While Wallace confronts the existence of irony in many of his works, in this essay he takes a different perspective on the subject. Wallace notes that in Mrs. Thompson’s living room around the TV, “there is what would strike many Americans as a marked, startling lack of cynicism…” (139). He goes on to explain that it would occur to no one in the room in Bloomington, Illinois that “all three network anchors are in shirtsleeves” (139) or that there are any number of cynical, detached, and ironic observations that could be made about the situation unfolding. He claims that “nobody’s near hip enough to lodge the sick and obvious po-mo complaint: We’ve Seen This Before” (140). In describing what the Bloomington women don’t do, Wallace essentially admits that he himself made these ironic and hip observations in his head. But, for the first time in a Wallace essay, there is a palpable sense of shame attached to such “po-mo” remarks: “part of the horror of the Horror was knowing, deep in my heart, that whatever America the men in those planes hated so much was far more my America, and F---‘s, and poor old loathsome Duane’s, than it was these ladies” (140)
In the rest of Wallace’s work he does explore the idea that cynicism and irony is bad and has put America into a cage, but no one seems to be truly ashamed of being trapped in that cage. Some people may want out and try to get out, though most characters have not succeeded. And for those who can’t get out, there is not much guilt involved because it is clear that being trapped in the cage of irony is the norm. But, when Wallace is surrounded by “truly decent, innocent people” (140) he acquires a sense of guilt from his cynicism. And it is that guilt that is, at the same time, so heart-wrenching to witness but also, so refreshing to see. Wallace very self-consciously confronts his irony and cynicism in a way he’s never done before and thus gives the reader a further glimpse into his mind and thought.
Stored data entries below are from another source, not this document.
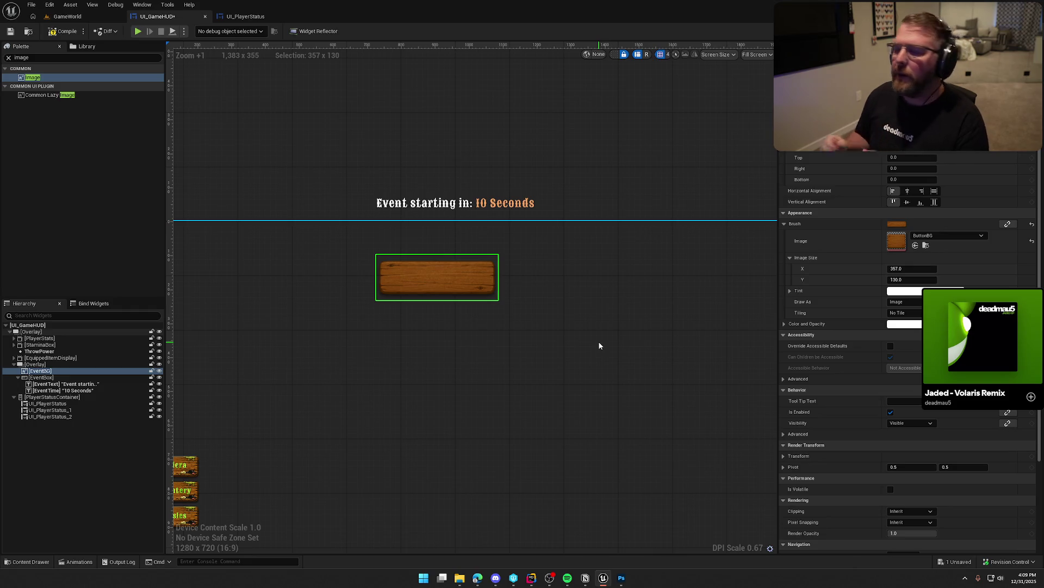
pyautogui.moveTo(568, 341)
pyautogui.mouseDown()
pyautogui.moveTo(607, 382)
pyautogui.moveTo(584, 374)
pyautogui.mouseUp()
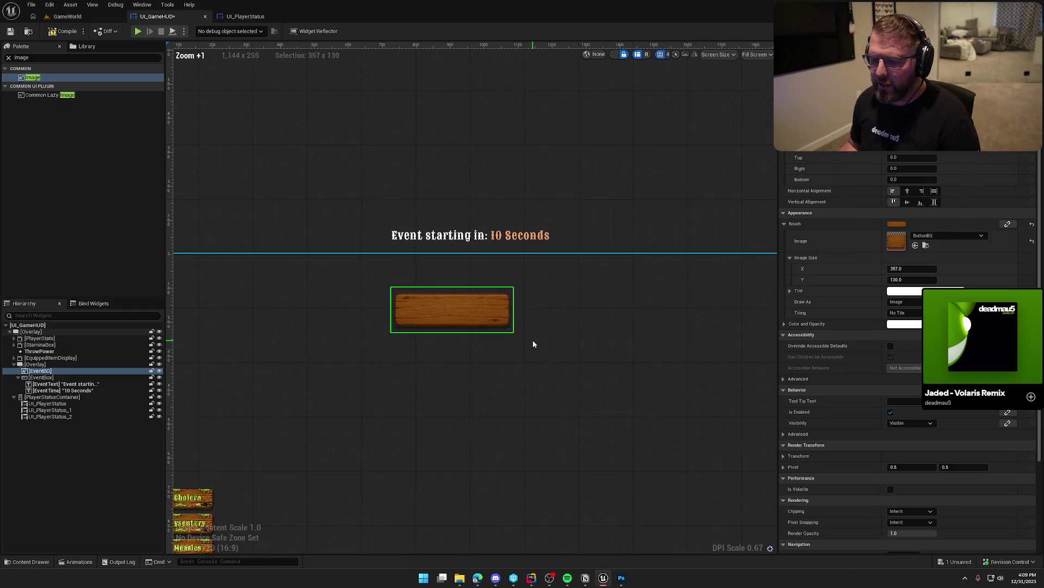
pyautogui.click(935, 192)
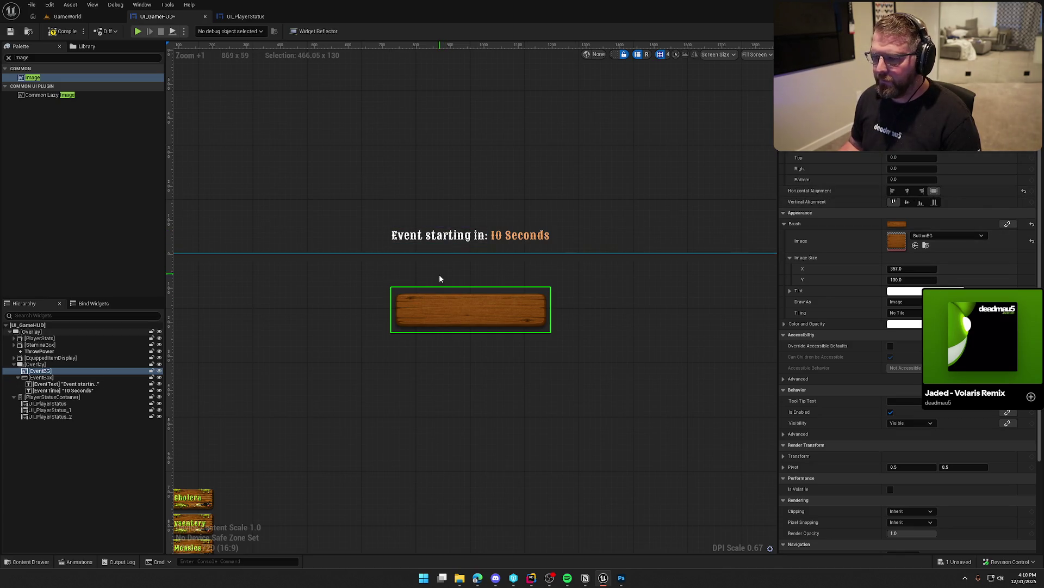
# - Turn on dashed widget outlines, reposition the canvas, and select EventBox
pyautogui.click(613, 55)
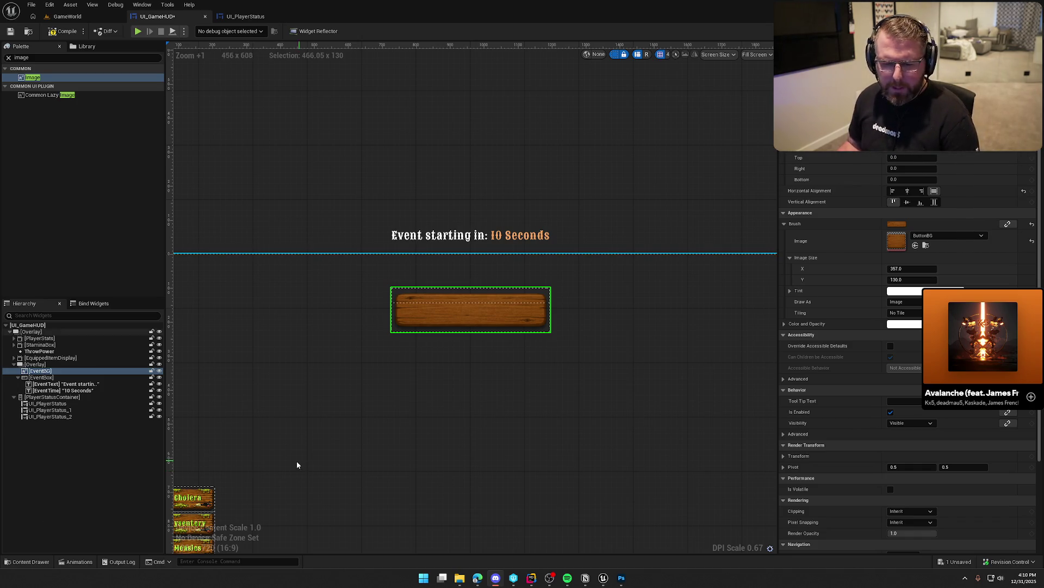
pyautogui.click(527, 178)
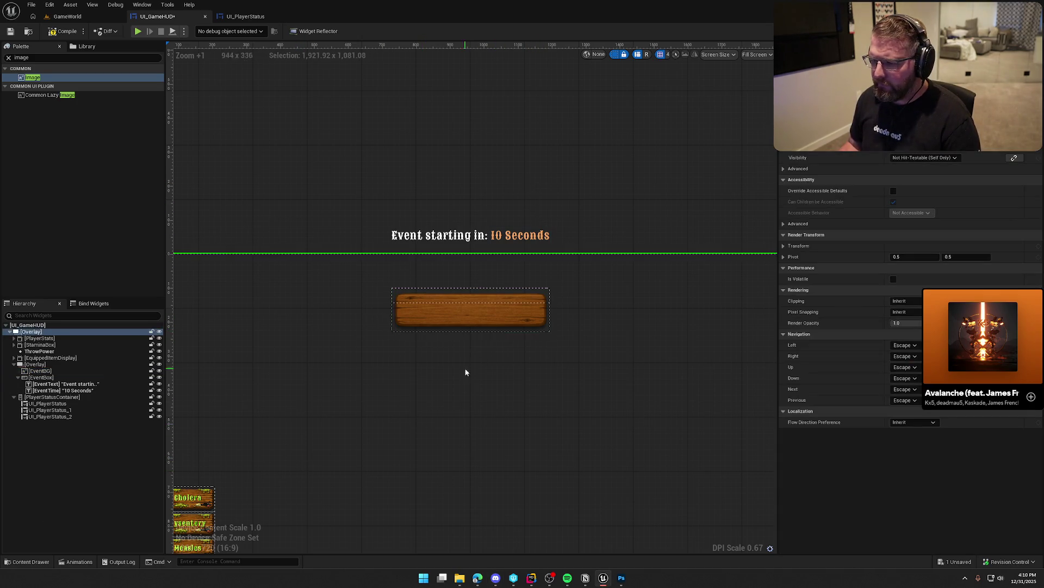
pyautogui.moveTo(479, 438); pyautogui.dragTo(508, 377)
pyautogui.click(509, 378)
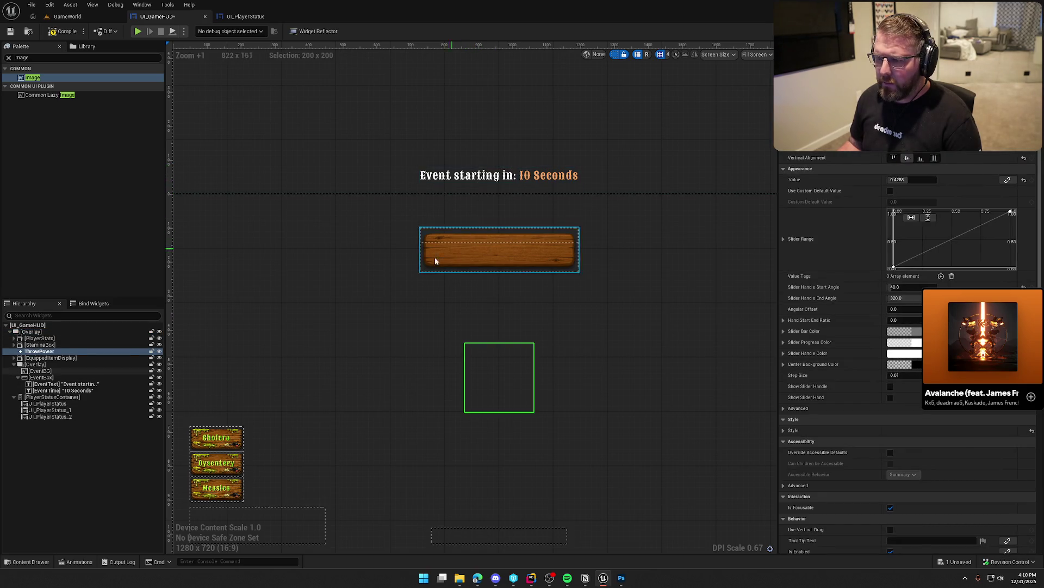
pyautogui.click(46, 378)
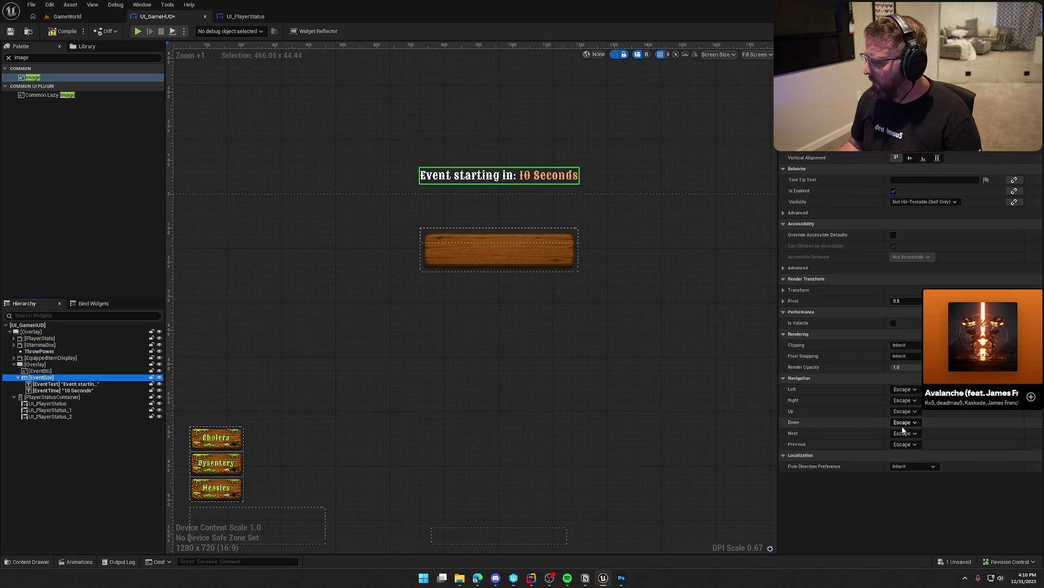
# - Adjust the Translation of EventBox and the plank's Overlay to raise the banner
pyautogui.click(784, 290)
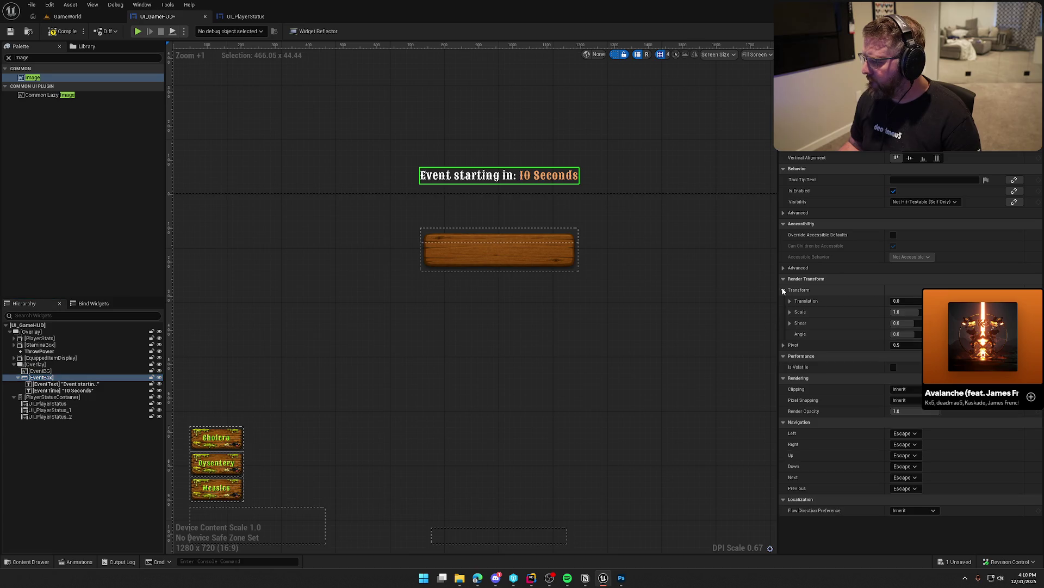
pyautogui.rightClick(815, 300)
pyautogui.click(845, 341)
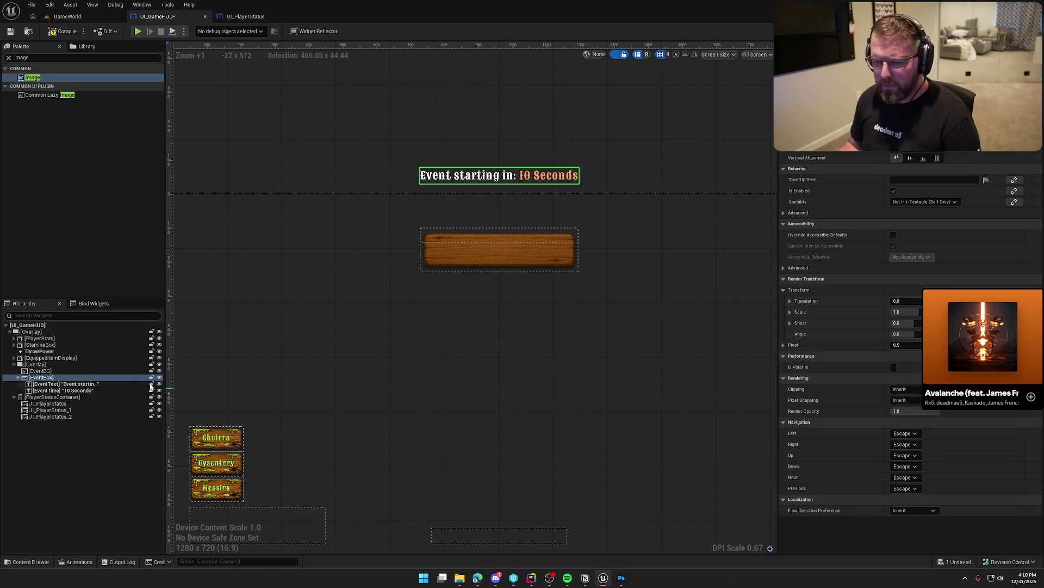
pyautogui.click(40, 371)
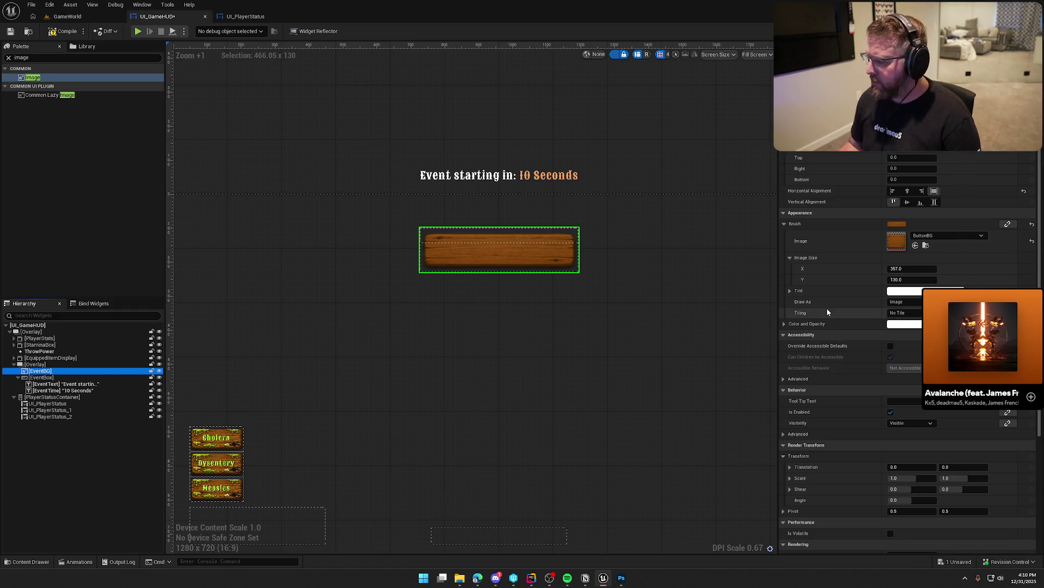
pyautogui.click(422, 251)
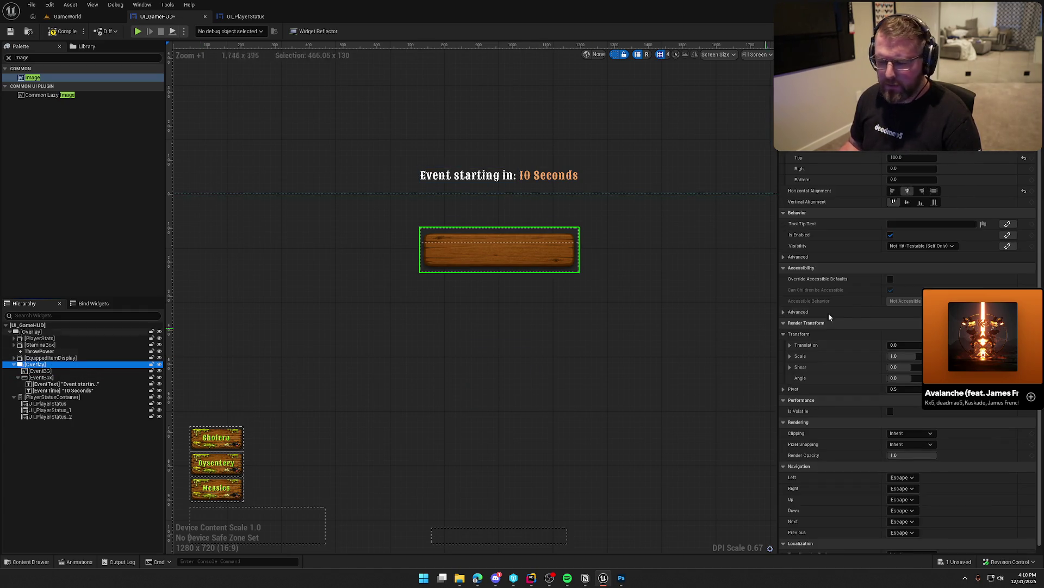
pyautogui.rightClick(817, 347)
pyautogui.click(840, 398)
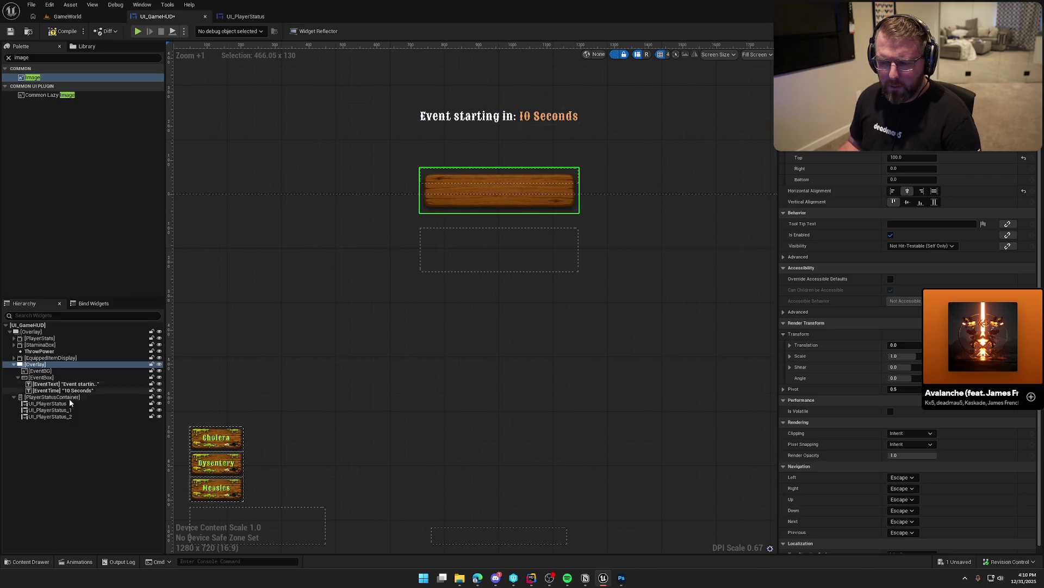
# - Move the event text down onto the banner and vertically center the EventBG plank
pyautogui.click(41, 377)
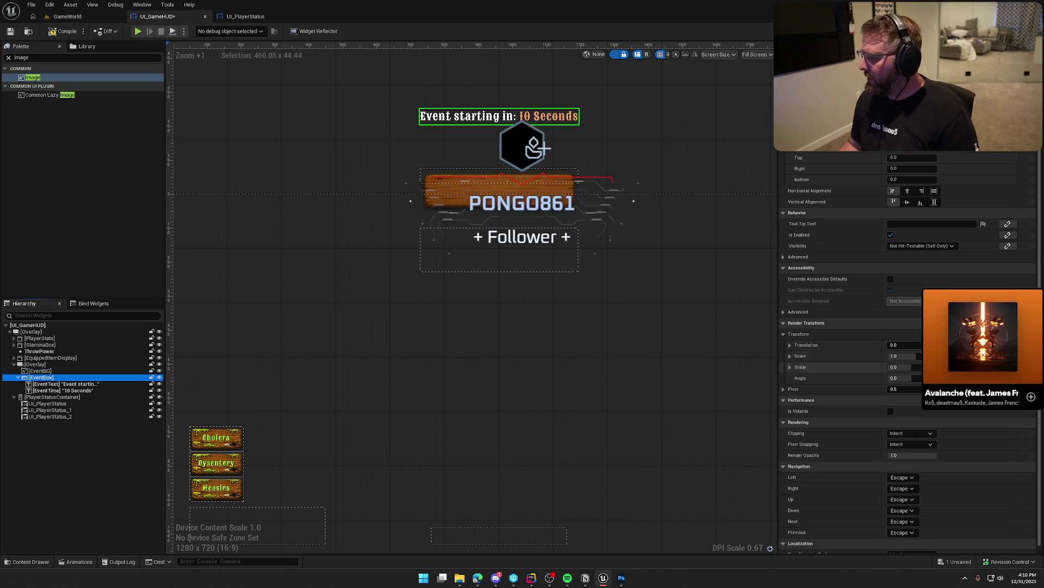
pyautogui.moveTo(947, 345); pyautogui.dragTo(979, 345)
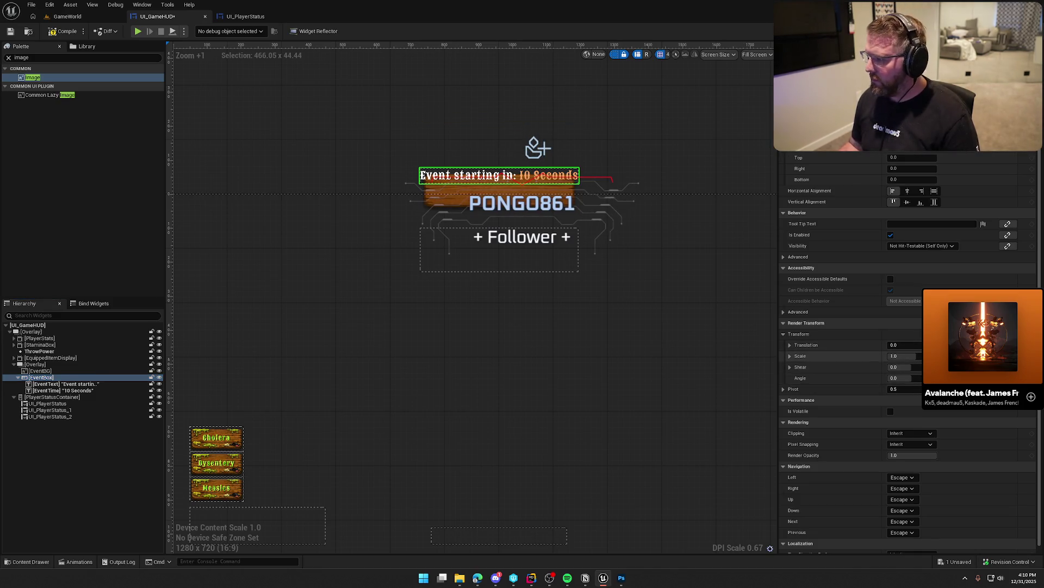
pyautogui.click(40, 370)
Even more so, the ending of this essay gives the reader the biggest sense of cynicism when Wallace describes our America. "I'm trying, rather, to explain how some part of the horror of the Horror was knowing, deep in my heart, that whatever America and the men in those planes hated so much was far more my America, and F--'s, and poor old loathsome Duane's, than it was these ladies' "(140). This last line of the essay points out to the reader how much America has changed and actually become a worse place than the one that existed years ago for these women. Furthermore, the tone that the reader is left with doesn't put the America that the events took place in as a victim. This is due to the "horror of the Horror" which can be interpreted as the horror, the feelings of shock, of the Horror, the knowledge that the older, maybe better than the present, America, no longer exists.
In this essay, Wallace comments on the innocence of America before and after the Horror. Not to go to the cliche of Americans losing their innocence because of the events, but rather Wallace focuses on the fact that there are Americans apart from the ones he describes in "A Supposedly Fun Thing I'll Never Do Again" or "Big Red Son," and that it is for these Americans that made this Horror so horrible. At the end of the essay, Wallace describes the prayer circle in Mrs. Thompson's living room:
- "Make no mistake, this is mostly a good thing. It forces you to think and do things you most likely wouldn't alone,...and it's good to pray this way.
- It's just a bit lonely to have to. Truly decent, innocent people can be taxing to be around." (140)
It is in this theme of innocence, that Wallace is able to identify himself as cynical about America, and recognize the tragedy that the people truly harmed by the events were exactly the people who are outside of the American idea that is traditionally thought of as America.
This essay was written in the days after September 11th, 2001. The original article in the Rolling Stones had this warning at the top of it: "Caveat: Written very fast and in what probably qualifies as shock."